Si la situation actuelle de la recherche se traduit par la réorganisation pratique de nos institutions, ces changements peuvent aussi avoir des conséquences en termes épistémologiques. Ainsi conviendra-t-il de réfléchir sur la question de savoir dans quelle mesure le statut, le mode de production / création et de diffusion du littéraire ont été modifiés dans les dernières décennies, si et comment l’insertion sociale de l’objet littéraire a changé, elle aussi. On étudiera également les conséquences de la globalisation économique pour la globalisation culturelle : l’émergence d’une « littérature monde » entraîne-t-elle une uniformisation de la création littéraire ou, au contraire, provoque-t-elle, parfois comme phénomène de réaction, l’expression et la mise en valeur de cultures locales / régionales. Il faudra s’interroger sur ce que la globalisation signifie pour les échanges culturels, sur ce que devient, dans une telle situation, la relation à l’autre, à l’étranger. À ce propos, il conviendra aussi de mettre de tels questionnements en perspective avec des périodes plus anciennes qui s’étaient illustrées par leur ouverture au monde et par un changement des paradigmes, comme p. ex. la Renaissance (et l’émergence de la « Galaxie Gutenberg »).

Ainsi, le Congrès s’intéressera notamment :
- À l’histoire du livre : il s’agira d’étudier les circuits éditoriaux et commerciaux, qui ont permis la circulation des livres, des idées ou des représentations qu’ils contiennent. On pourra à ce titre s’intéresser aux traductions et à la constitution d’un lectorat élargi, aux décalages ou au contraire aux convergences entre la culture émettrice et la culture cible. On cherchera à déterminer comment les savoirs ont été adaptés à un autre public, à d’autres contextes culturels et, avec l’arrivée de nouvelles technologies, notamment la numérisation, à des supports nouveaux.

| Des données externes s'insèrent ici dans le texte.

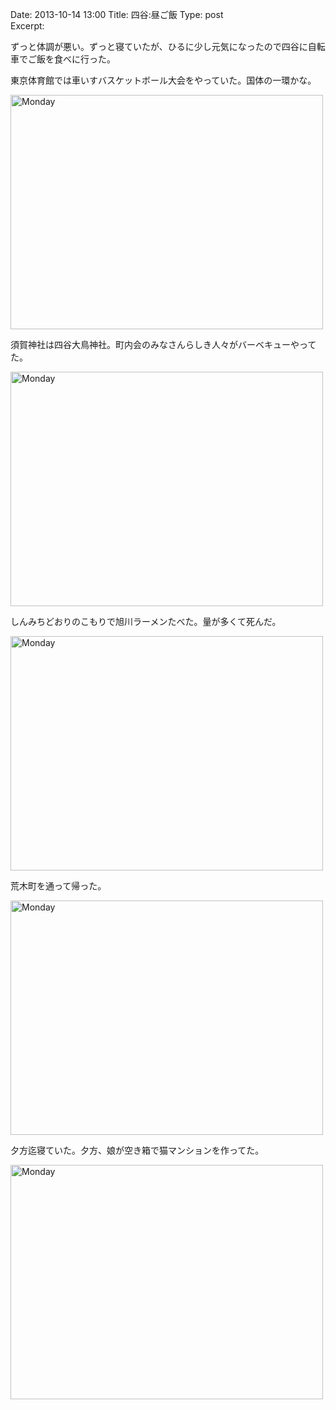 Date: 2013-10-14  13:00
Title: 四谷:昼ご飯
Type: post  
Excerpt:   

ずっと体調が悪い。ずっと寝ていたが、ひるに少し元気になったので四谷に自転車でご飯を食べに行った。

東京体育館では車いすバスケットボール大会をやっていた。国体の一環かな。

<a href="http://www.flickr.com/photos/hdknr/10322312405/" title="Monday by hidelafoglia, on Flickr"><img src="https://farm4.staticflickr.com/3684/10322312405_738dc0d69f.jpg" width="500" height="375" alt="Monday"></a>

須賀神社は四谷大鳥神社。町内会のみなさんらしき人々がバーベキューやってた。

<a href="http://www.flickr.com/photos/hdknr/10322296884/" title="Monday by hidelafoglia, on Flickr"><img src="https://farm3.staticflickr.com/2891/10322296884_9fec2cf16f.jpg" width="500" height="375" alt="Monday"></a>

しんみちどおりのこもりで旭川ラーメンたべた。量が多くて死んだ。

<a href="http://www.flickr.com/photos/hdknr/10322480463/" title="Monday by hidelafoglia, on Flickr"><img src="https://farm4.staticflickr.com/3692/10322480463_9689685edb.jpg" width="500" height="375" alt="Monday"></a>

荒木町を通って帰った。

<a href="http://www.flickr.com/photos/hdknr/10322348646/" title="Monday by hidelafoglia, on Flickr"><img src="https://farm3.staticflickr.com/2849/10322348646_b3fc31c907.jpg" width="500" height="375" alt="Monday"></a>

夕方迄寝ていた。夕方、娘が空き箱で猫マンションを作ってた。

<a href="http://www.flickr.com/photos/hdknr/10322364126/" title="Monday by hidelafoglia, on Flickr"><img src="https://farm4.staticflickr.com/3676/10322364126_319484b134.jpg" width="500" height="375" alt="Monday"></a>

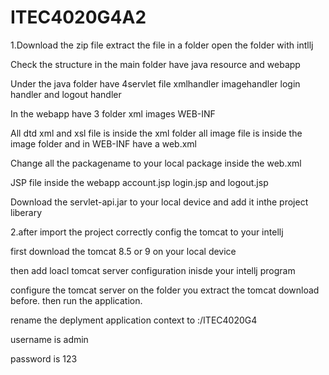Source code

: # ITEC4020G4A2
1.Download the zip file extract the file in a folder open the folder with intllj 

  Check the structure in the main folder have java resource and webapp 

  Under the java folder have 4servlet file xmlhandler imagehandler login handler and logout handler 

  In the webapp have 3 folder xml images WEB-INF 

  All dtd xml and xsl file is inside the xml folder all image file is inside the image folder and in WEB-INF have a web.xml 

  Change all the packagename to your local package inside the web.xml 

  JSP file inside the webapp account.jsp login.jsp and logout.jsp 

  Download the servlet-api.jar to your local device and add it inthe project liberary

  
2.after import the project correctly config the tomcat to your intellj 

  first download the tomcat 8.5 or 9 on your local device 

  then add loacl tomcat server configuration inisde your intellj program

  configure the tomcat server on the folder you extract the tomcat download before. then run the application.
  
  rename the deplyment application context to :/ITEC4020G4

username is admin

password is 123
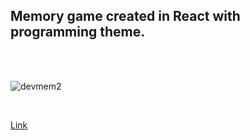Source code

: ## Memory game created in React with programming theme.

<br>
<br>

![devmem2](https://github.com/GabrielZolk/developer-mem-game-react/assets/109248116/cdc6c4e5-5ea6-4797-ba23-e1968f7f714b)

<br>

[Link]()
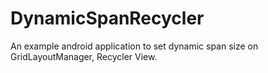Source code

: # DynamicSpanRecycler
An example android application to set dynamic span size on GridLayoutManager, Recycler View. 

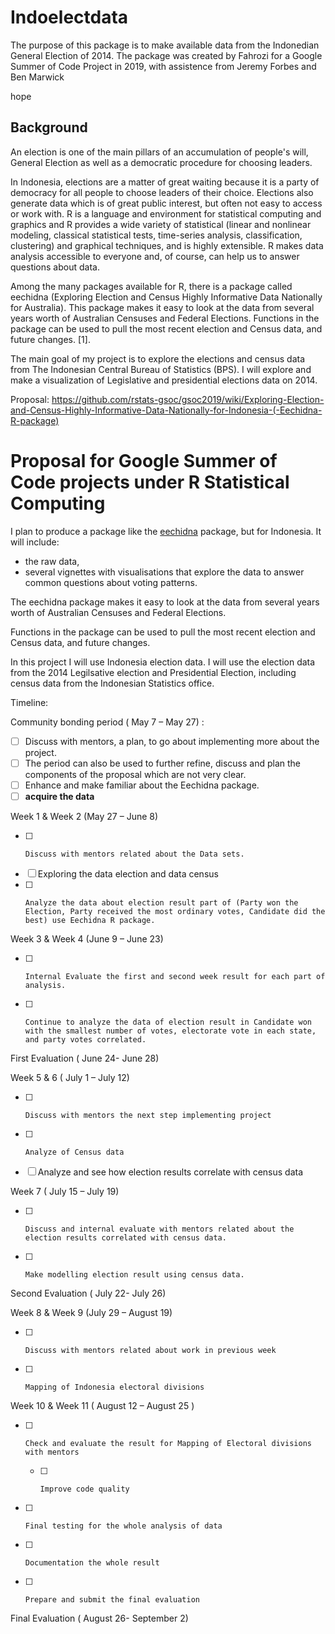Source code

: # Indoelectdata

The purpose of this package is to make available data from the Indonedian General Election of 2014. The package was created by Fahrozi for a Google Summer of Code Project in 2019, with assistence from Jeremy Forbes and Ben Marwick

hope

## Background

An election is one of the main pillars of an accumulation of people's will, General Election as well as a democratic procedure for choosing leaders.

In Indonesia, elections are a matter of great waiting because it is a party of democracy for all people to choose leaders of their choice. Elections also generate data which is of great public interest, but often not easy to access or work with. R is a language and environment for statistical computing and graphics and R provides a wide variety of statistical (linear and nonlinear modeling, classical statistical tests, time-series analysis, classification, clustering) and graphical techniques, and is highly extensible. R makes data analysis accessible to everyone and, of course, can help us to answer questions about data. 

Among the many packages available for R, there is a package called eechidna (Exploring Election and Census Highly Informative Data Nationally for Australia). This package makes it easy to look at the data from several years worth of Australian Censuses and Federal Elections. Functions in the package can be used to pull the most recent election and Census data, and future changes. \[1\].

The main goal of my project is to explore the elections and census data from The Indonesian Central Bureau of Statistics (BPS). I will explore and make a visualization of Legislative and presidential elections data on 2014.

Proposal: https://github.com/rstats-gsoc/gsoc2019/wiki/Exploring-Election-and-Census-Highly-Informative-Data-Nationally-for-Indonesia-(-Eechidna-R-package) 

# Proposal for Google Summer of Code projects under R Statistical Computing

I plan to produce a package like the [eechidna](https://cran.r-project.org/web/packages/eechidna/index.html) package, but for Indonesia. It will include:

- the raw data, 
- several vignettes with visualisations that explore the data to answer common questions
about voting patterns.

The eechidna package makes it easy to look at the data from several years worth of Australian Censuses and Federal Elections. 

Functions in the package can be used to pull the most recent election and Census data, and future changes. 

In this project I will use Indonesia election data. I will use the election data from the 2014 Legilsative election and Presidential Election, including census data from the Indonesian Statistics office.

Timeline:

 Community bonding period ( May 7 – May 27) :
- [ ]    Discuss with mentors, a plan, to go about implementing more about the project.
- [ ]   The period can also be used to further refine, discuss and plan the components of the   proposal which are not very clear.
- [ ]    Enhance and make familiar about the Eechidna package.
- [ ]  **acquire the data**

Week 1 & Week 2 (May 27 – June 8)
- [ ]     Discuss with mentors related about the Data sets.
- [ ]    Exploring the data election and data census
- [ ]     Analyze the data about election result part of (Party won the Election, Party received the most ordinary votes, Candidate did the best) use Eechidna R package.

 Week 3 & Week 4 (June 9 – June 23)
- [ ]     Internal Evaluate the first and second week result for each part of analysis.
- [ ]     Continue to analyze the data of election result in Candidate won with the smallest number of votes, electorate vote in each state, and party votes correlated.
 
First Evaluation ( June 24- June 28)
 
Week 5 & 6  ( July 1 – July 12)
 
- [ ]     Discuss with mentors the next step implementing project
- [ ]     Analyze of Census data
- [ ]    Analyze and see how election results correlate with census data
 
Week 7  ( July 15 – July 19)
- [ ]     Discuss and internal evaluate with mentors related about the election results correlated with census data.
- [ ]     Make modelling election result using census data.
 
 Second Evaluation ( July 22- July 26)
 
Week 8 & Week 9 (July 29 – August 19)
- [ ]     Discuss with mentors related about work in previous week
- [ ]     Mapping of Indonesia electoral divisions
 
Week 10 & Week 11 ( August 12 – August 25 )
- [ ]     Check and evaluate the result for Mapping of Electoral divisions with mentors
     - [ ]     Improve code quality
- [ ]     Final testing for the whole analysis of data
- [ ]     Documentation the whole result
- [ ]     Prepare and submit the final evaluation
 
Final Evaluation ( August 26- September 2)
 

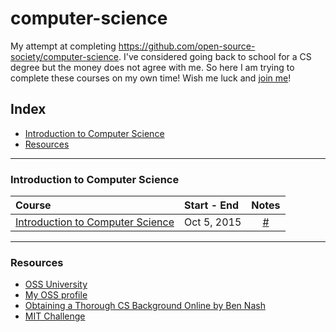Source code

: # computer-science

My attempt at completing https://github.com/open-source-society/computer-science. I've considered going back to school for a CS degree but the money does not agree with me. So here I am trying to complete these courses on my own time! Wish me luck and [join me](https://github.com/open-source-society/computer-science.)!


## Index
- [Introduction to Computer Science](#introduction-to-computer-science)
- [Resources](#resources)

---
### Introduction to Computer Science
Course|Start - End|Notes
:--|:--|:--:
[Introduction to Computer Science](https://www.edx.org/course/introduction-computer-science-harvardx-cs50x#!)| Oct 5, 2015 | [#](courses/001-introduction-computer-science-harvardx-cs50x/_index.md)

---
### Resources
- [OSS University](https://github.com/open-source-society/computer-science)
- [My OSS profile](https://github.com/open-source-society/computer-science/issues/31#issuecomment-145574396)
- [Obtaining a Thorough CS Background Online by Ben Nash ](http://spin.atomicobject.com/2015/05/15/obtaining-thorough-cs-background-online/)
- [MIT Challenge](http://www.scotthyoung.com/blog/myprojects/mit-challenge-2/)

- Aux traductions / adaptations et à leur rôle pour le rayonnement des œuvres littéraires, mais aussi au rapport, dans l’histoire des langues et des littératures, entre le latin et les langues vernaculaires.
- Aux correspondances d’auteurs, d’hommes de lettres comme mode de dissémination des idées.
- Au rôle des intermédiaires individuels (journalistes, traducteurs, éditeurs, directeurs de théâtre, aux voyageurs et leurs récits…) et institutionnels (Académies et Universités, l’École et les programmes éducatifs, les Bibliothèques, Théâtres, Musées, …) ; au rôle des revues culturelles.
- Aux contenus de la transmission, afin de replacer la littérature au sein d’autres circulations de textes (scientifiques, religieux, moralistes, politiques, philosophiques etc.).
- Aux genres : quels sont les genres littéraires ou textuels qui ont rempli cette fonction de transmission des savoirs ? Il faudra aussi penser à de nouveau genres qui induisent de nouvelles formes de transmission, p. ex. à la mode du roman graphique et de l’adaptation de grandes œuvres canoniques sous cette forme.
- Au statut du texte littéraire : est-il considéré comme un vecteur sérieux du savoir ?
- À l’impact des nouvelles technologies (« humanités numériques ») sur la réception de l’œuvre littéraire, tant au niveau de la réception passive (critique, lecteur lambda) que de la réception créatrice (voir à ce propos aussi les questions d’intertextualité).